Data longevity vs pricing

After I read most of the documentation, I am about to start using the API and came across this Note on a pinecone site:
_When you create an index, it runs as a service until you delete it. Users are
billed for running indexes, so we recommend you delete any indexes you’re not
using. This will minimize your costs.

That means that the DB I build with all the data/vectors from the documents that I previously segmented, embedded, etc. is getting destroyed. At the same time, I read on the pinecone site that it takes time to ingest the vectors (depending on the pod characteristics, data size, etc.) and that time could be in minutes and probably hours (depending on the document data size). I presume that in the scenario of 1000 documents of 100 pages each, it may take a while in order that user would be able eventually to query the DB.
So, obviously, I am asking myself - how it is all supposed to work? I either pay for a running service/index to run continuously and indefinitely (because how would I know when a company employee would need to query the DB) or let user wait for a while recreating DB and also pay for generating embeddings in order to bring the index service into a working state…
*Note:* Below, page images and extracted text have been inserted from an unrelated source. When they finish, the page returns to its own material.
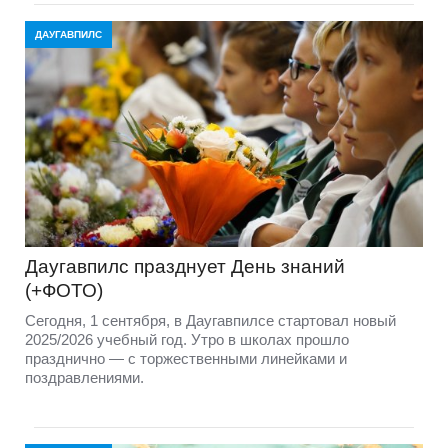
ДАУГАВПИЛС
Даугавпилс празднует День знаний
(+ФОТО)
Сегодня, 1 сентября, в Даугавпилсе стартовал новый
2025/2026 учебный год. Утро в школах прошло
празднично — с торжественными линейками и
поздравлениями.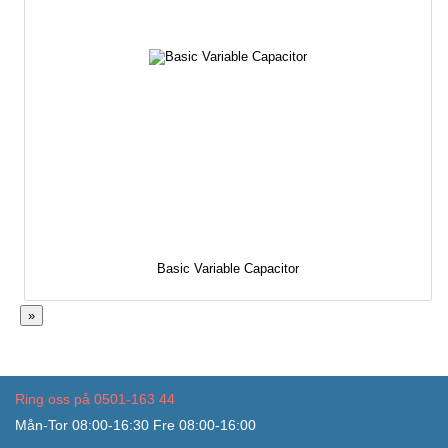
Basic Variable Capacitor
»
Ring oss på 0501-163 44
Mån-Tor 08:00-16:30 Fre 08:00-16:00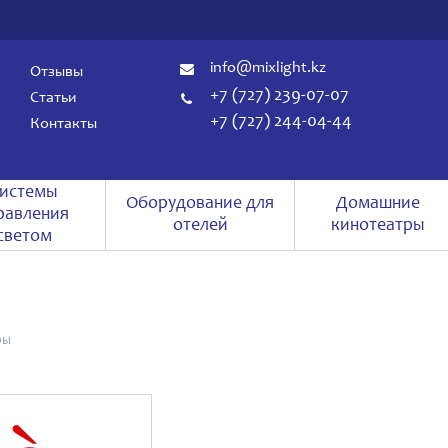
info@mixlight.kz
Отзывы
+7 (727) 239-07-07
Статьи
+7 (727) 244-04-44
Контакты
истемы
Оборудование для
Домашние
равления
отелей
кинотеатры
светом
ры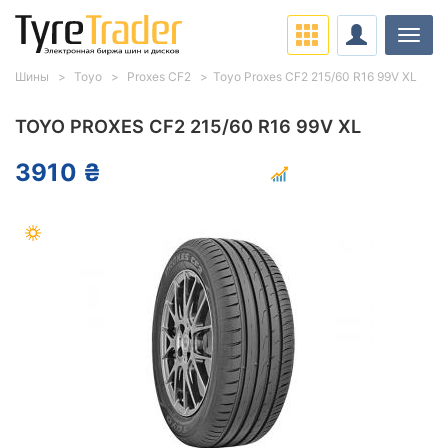
Нави
Шины
Toyo
Proxes CF2
Toyo Proxes CF2 215/60 R16 99V XL
TOYO PROXES CF2 215/60 R16 99V XL
3910 ₴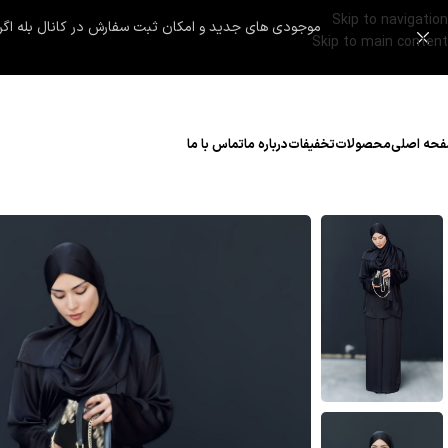
Skip to navigation
موجودی های جدید و امکان ثبت سفارش در کانال بله اگر لینک باز نشد در قسمت سرچ بله Maryhejab رو سرچ 
Skip to main content
حه اصلی
محصولات
تخفیفات
درباره ما
تماس با ما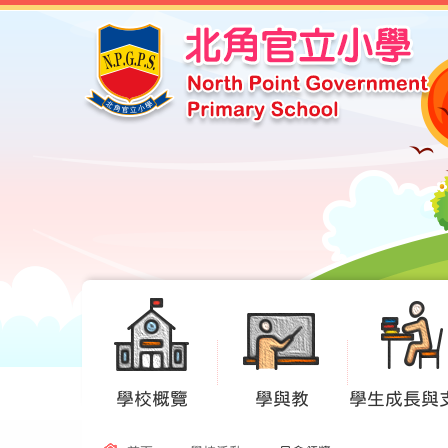
學校概覽
學與教
學生成長與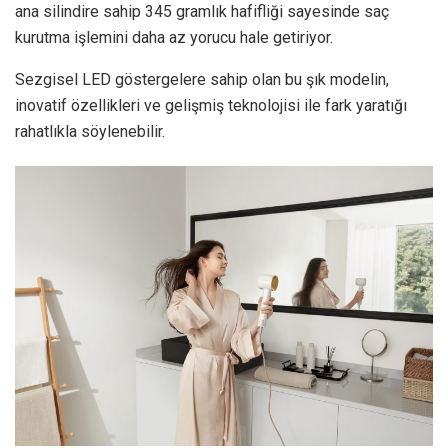
ana silindire sahip 345 gramlık hafifliği sayesinde saç
kurutma işlemini daha az yorucu hale getiriyor.
Sezgisel LED göstergelere sahip olan bu şık modelin,
inovatif özellikleri ve gelişmiş teknolojisi ile fark yaratığı
rahatlıkla söylenebilir.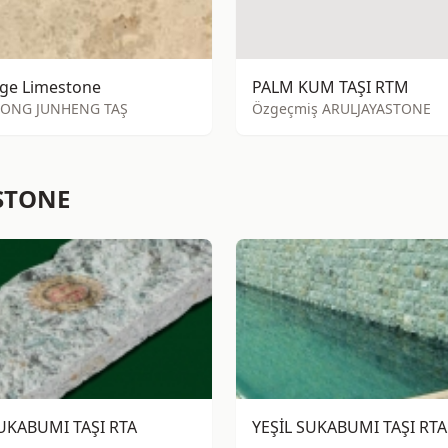
ige Limestone
PALM KUM TAŞI RTM
ONG JUNHENG TAŞ
Özgeçmiş ARULJAYASTONE
STONE
SUKABUMI TAŞI RTA
YEŞİL SUKABUMI TAŞI RTA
So one of the solutions someone told me would be - use collections:

using var pinecone = new PineconeClient(key, env);

await pinecone.CreateCollection(“index-name-backup”, source: “index-name”);
await pinecone.DeleteIndex(“index-name”);

But then:
Creating an index from a collection generally takes about 10 minutes. Creating a p2 index from a collection can take several hours when the number of vectors is on the order of 1M.
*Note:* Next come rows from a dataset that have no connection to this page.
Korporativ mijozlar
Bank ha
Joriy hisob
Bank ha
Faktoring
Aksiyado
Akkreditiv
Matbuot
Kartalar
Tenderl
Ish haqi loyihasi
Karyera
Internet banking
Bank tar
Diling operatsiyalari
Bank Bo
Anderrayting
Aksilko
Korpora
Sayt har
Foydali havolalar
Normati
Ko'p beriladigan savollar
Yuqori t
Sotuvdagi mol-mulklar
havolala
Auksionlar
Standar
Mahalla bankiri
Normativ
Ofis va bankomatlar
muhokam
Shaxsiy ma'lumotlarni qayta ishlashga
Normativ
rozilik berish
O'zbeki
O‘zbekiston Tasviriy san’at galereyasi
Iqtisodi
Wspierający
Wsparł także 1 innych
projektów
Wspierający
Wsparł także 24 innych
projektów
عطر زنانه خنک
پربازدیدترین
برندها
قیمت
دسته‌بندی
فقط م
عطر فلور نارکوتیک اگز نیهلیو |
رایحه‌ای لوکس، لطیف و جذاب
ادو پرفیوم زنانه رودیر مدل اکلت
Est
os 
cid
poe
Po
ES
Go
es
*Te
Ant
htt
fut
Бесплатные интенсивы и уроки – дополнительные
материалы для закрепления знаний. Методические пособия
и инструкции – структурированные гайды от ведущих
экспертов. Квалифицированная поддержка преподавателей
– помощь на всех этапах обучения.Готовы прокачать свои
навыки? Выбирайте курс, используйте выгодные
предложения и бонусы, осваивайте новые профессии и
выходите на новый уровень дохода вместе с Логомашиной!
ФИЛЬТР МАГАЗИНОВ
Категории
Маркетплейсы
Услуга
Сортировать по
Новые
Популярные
That means this task of creating and starting Index from Collection should be triggered at the beginning of the business day. Building a web service like that becomes a non-viable option though, unless you are opening yourself for a paid option… but then, the charges for 1,000 users using p1 would be $7,000/mo. to start from…

Can anyone tell me where I am wrong here? Or is it correct that using Pinecone service in the enterprise would incur significant price tag?

Have you considered using one index with multiple namespaces, instead of a unique index for each user? See: Understanding multitenancy

I’d advise caution when dealing with Pinecone. Their pricing structure can be perplexing. I was billed twice my usual $70 monthly fee for a test index I barely used on just 3 documents. Their only response was to point me to the fine print and dismiss my concerns.

I don’t see how Multitenancy changes anything that I said. I wasn’t event talking about multiple customers but just one, with one pool of documents that the company accumulated for the last 30 years…
Do I make any mistake in calculating or quoting your website?